## WORK TO DO
Update the data below by swapping "rheological strength" for "mechanical resistance" and changing nothing else. Leave the pictures out of your answer.

Begin DATA ENTRIES

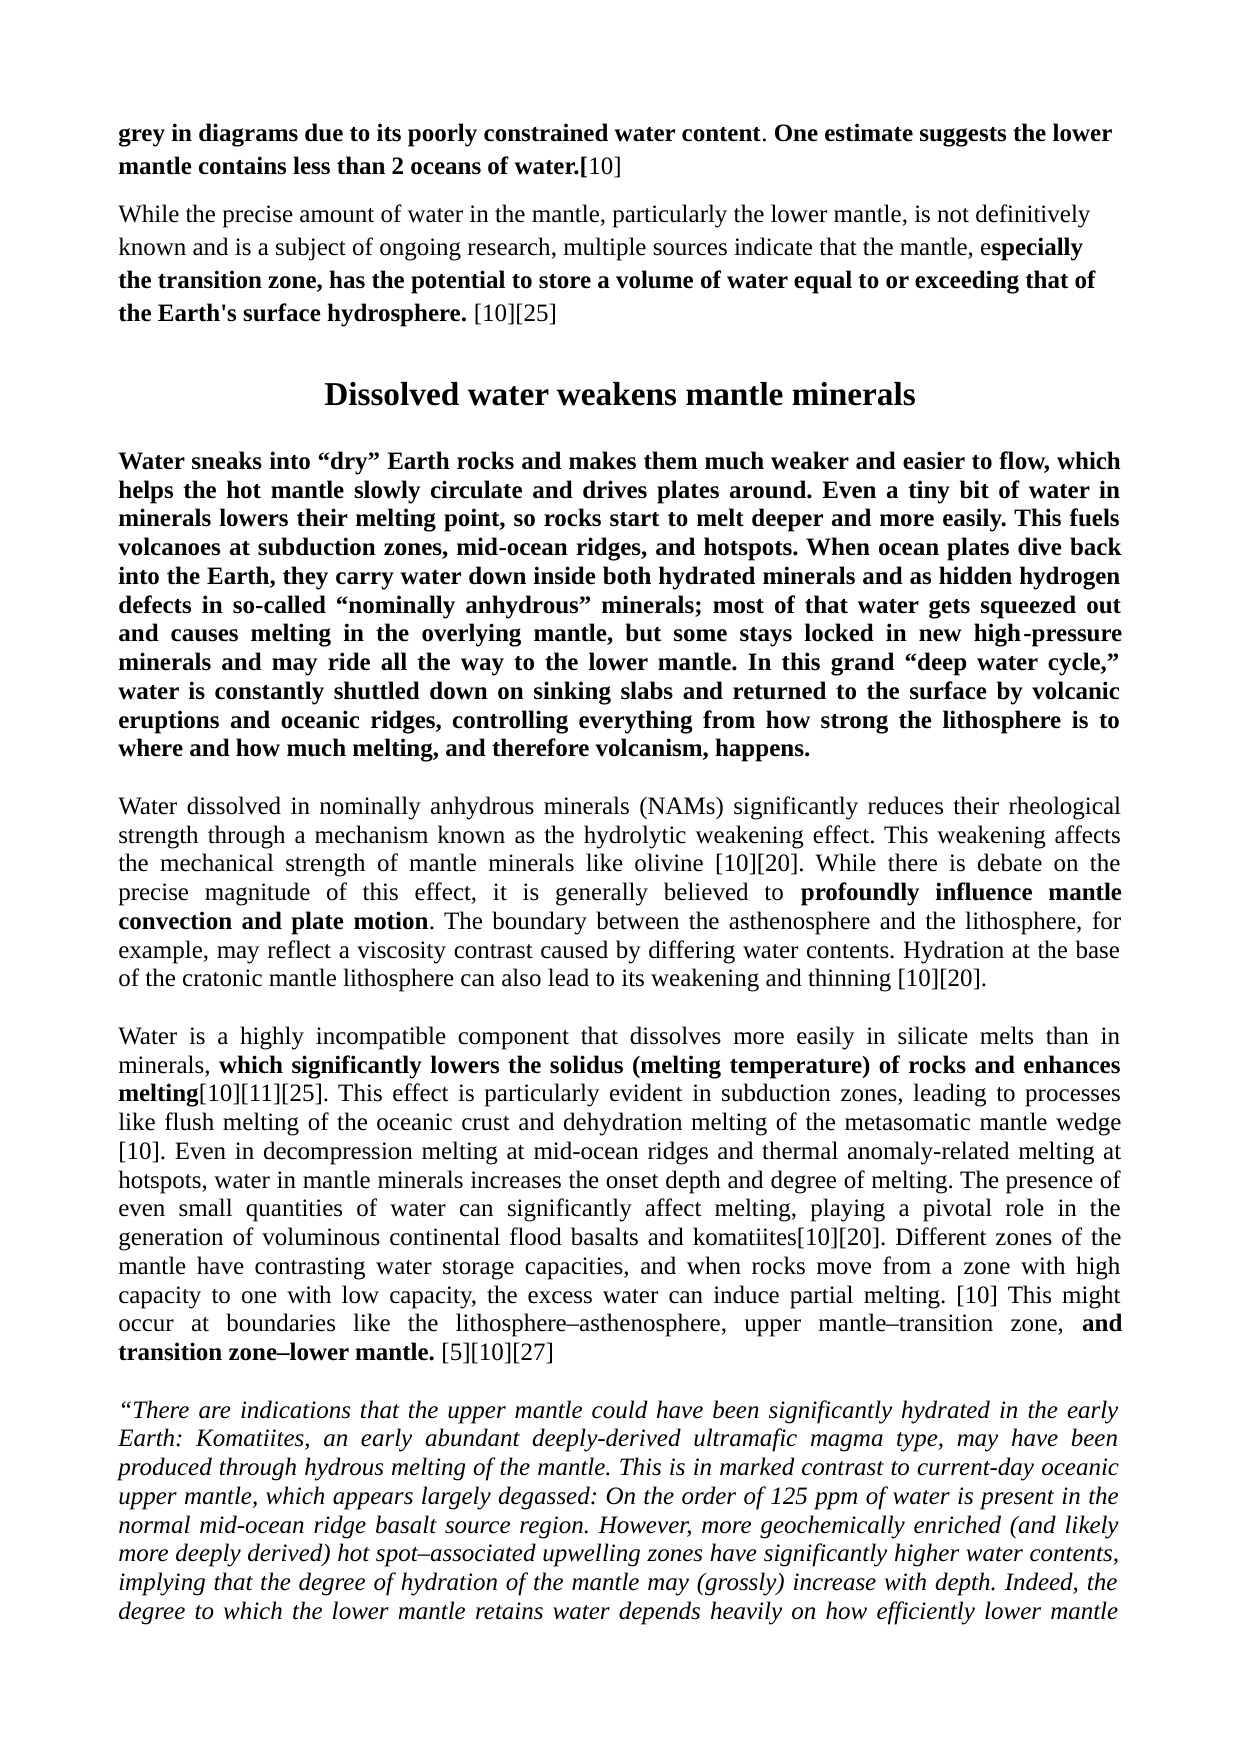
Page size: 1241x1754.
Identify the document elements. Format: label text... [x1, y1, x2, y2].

text While the precise amount of water in the mantle, particularly the lower mantle, is not definitively known and is a subject of ongoing research, multiple sources indicate that the mantle, especially the transition zone, has the potential to store a volume of water equal to or exceeding that of the Earth's surface hydrosphere. [10][25] [118, 199, 1122, 327]
text Water sneaks into “dry” Earth rocks and makes them much weaker and easier to flow, which helps the hot mantle slowly circulate and drives plates around. Even a tiny bit of water in minerals lowers their melting point, so rocks start to melt deeper and more easily. This fuels volcanoes at subduction zones, mid‑ocean ridges, and hotspots. When ocean plates dive back into the Earth, they carry water down inside both hydrated minerals and as hidden hydrogen defects in so‑called “nominally anhydrous” minerals; most of that water gets squeezed out and causes melting in the overlying mantle, but some stays locked in new high‑pressure minerals and may ride all the way to the lower mantle. In this grand “deep water cycle,” water is constantly shuttled down on sinking slabs and returned to the surface by volcanic eruptions and oceanic ridges, controlling everything from how strong the lithosphere is to where and how much melting, and therefore volcanism, happens. [118, 446, 1122, 762]
text grey in diagrams due to its poorly constrained water content. One estimate suggests the lower mantle contains less than 2 oceans of water.[10] [118, 118, 1122, 180]
text Dissolved water weakens mantle minerals [118, 374, 1122, 412]
text Water is a highly incompatible component that dissolves more easily in silicate melts than in minerals, which significantly lowers the solidus (melting temperature) of rocks and enhances melting[10][11][25]. This effect is particularly evident in subduction zones, leading to processes like flush melting of the oceanic crust and dehydration melting of the metasomatic mantle wedge [10]. Even in decompression melting at mid-ocean ridges and thermal anomaly-related melting at hotspots, water in mantle minerals increases the onset depth and degree of melting. The presence of even small quantities of water can significantly affect melting, playing a pivotal role in the generation of voluminous continental flood basalts and komatiites[10][20]. Different zones of the mantle have contrasting water storage capacities, and when rocks move from a zone with high capacity to one with low capacity, the excess water can induce partial melting. [10] This might occur at boundaries like the lithosphere–asthenosphere, upper mantle–transition zone, and transition zone–lower mantle. [5][10][27] [118, 1021, 1122, 1366]
text “There are indications that the upper mantle could have been significantly hydrated in the early Earth: Komatiites, an early abundant deeply-derived ultramafic magma type, may have been produced through hydrous melting of the mantle. This is in marked contrast to current-day oceanic upper mantle, which appears largely degassed: On the order of 125 ppm of water is present in the normal mid-ocean ridge basalt source region. However, more geochemically enriched (and likely more deeply derived) hot spot–associated upwelling zones have significantly higher water contents, implying that the degree of hydration of the mantle may (grossly) increase with depth. Indeed, the degree to which the lower mantle retains water depends heavily on how efficiently lower mantle [118, 1395, 1122, 1625]
text Water dissolved in nominally anhydrous minerals (NAMs) significantly reduces their rheological strength through a mechanism known as the hydrolytic weakening effect. This weakening affects the mechanical strength of mantle minerals like olivine [10][20]. While there is debate on the precise magnitude of this effect, it is generally believed to profoundly influence mantle convection and plate motion. The boundary between the asthenosphere and the lithosphere, for example, may reflect a viscosity contrast caused by differing water contents. Hydration at the base of the cratonic mantle lithosphere can also lead to its weakening and thinning [10][20]. [118, 791, 1122, 992]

End DATA ENTRIES

## ANSWER TO THE TASK
Page size: 1241x1754.
Identify the document elements. Format: label text... [x1, y1, x2, y2].

text While the precise amount of water in the mantle, particularly the lower mantle, is not definitively known and is a subject of ongoing research, multiple sources indicate that the mantle, especially the transition zone, has the potential to store a volume of water equal to or exceeding that of the Earth's surface hydrosphere. [10][25] [118, 199, 1122, 327]
text Water sneaks into “dry” Earth rocks and makes them much weaker and easier to flow, which helps the hot mantle slowly circulate and drives plates around. Even a tiny bit of water in minerals lowers their melting point, so rocks start to melt deeper and more easily. This fuels volcanoes at subduction zones, mid‑ocean ridges, and hotspots. When ocean plates dive back into the Earth, they carry water down inside both hydrated minerals and as hidden hydrogen defects in so‑called “nominally anhydrous” minerals; most of that water gets squeezed out and causes melting in the overlying mantle, but some stays locked in new high‑pressure minerals and may ride all the way to the lower mantle. In this grand “deep water cycle,” water is constantly shuttled down on sinking slabs and returned to the surface by volcanic eruptions and oceanic ridges, controlling everything from how strong the lithosphere is to where and how much melting, and therefore volcanism, happens. [118, 446, 1122, 762]
text grey in diagrams due to its poorly constrained water content. One estimate suggests the lower mantle contains less than 2 oceans of water.[10] [118, 118, 1122, 180]
text Dissolved water weakens mantle minerals [118, 374, 1122, 412]
text Water is a highly incompatible component that dissolves more easily in silicate melts than in minerals, which significantly lowers the solidus (melting temperature) of rocks and enhances melting[10][11][25]. This effect is particularly evident in subduction zones, leading to processes like flush melting of the oceanic crust and dehydration melting of the metasomatic mantle wedge [10]. Even in decompression melting at mid-ocean ridges and thermal anomaly-related melting at hotspots, water in mantle minerals increases the onset depth and degree of melting. The presence of even small quantities of water can significantly affect melting, playing a pivotal role in the generation of voluminous continental flood basalts and komatiites[10][20]. Different zones of the mantle have contrasting water storage capacities, and when rocks move from a zone with high capacity to one with low capacity, the excess water can induce partial melting. [10] This might occur at boundaries like the lithosphere–asthenosphere, upper mantle–transition zone, and transition zone–lower mantle. [5][10][27] [118, 1021, 1122, 1366]
text “There are indications that the upper mantle could have been significantly hydrated in the early Earth: Komatiites, an early abundant deeply-derived ultramafic magma type, may have been produced through hydrous melting of the mantle. This is in marked contrast to current-day oceanic upper mantle, which appears largely degassed: On the order of 125 ppm of water is present in the normal mid-ocean ridge basalt source region. However, more geochemically enriched (and likely more deeply derived) hot spot–associated upwelling zones have significantly higher water contents, implying that the degree of hydration of the mantle may (grossly) increase with depth. Indeed, the degree to which the lower mantle retains water depends heavily on how efficiently lower mantle [118, 1395, 1122, 1625]
text Water dissolved in nominally anhydrous minerals (NAMs) significantly reduces their mechanical resistance through a mechanism known as the hydrolytic weakening effect. This weakening affects the mechanical strength of mantle minerals like olivine [10][20]. While there is debate on the precise magnitude of this effect, it is generally believed to profoundly influence mantle convection and plate motion. The boundary between the asthenosphere and the lithosphere, for example, may reflect a viscosity contrast caused by differing water contents. Hydration at the base of the cratonic mantle lithosphere can also lead to its weakening and thinning [10][20]. [118, 791, 1122, 992]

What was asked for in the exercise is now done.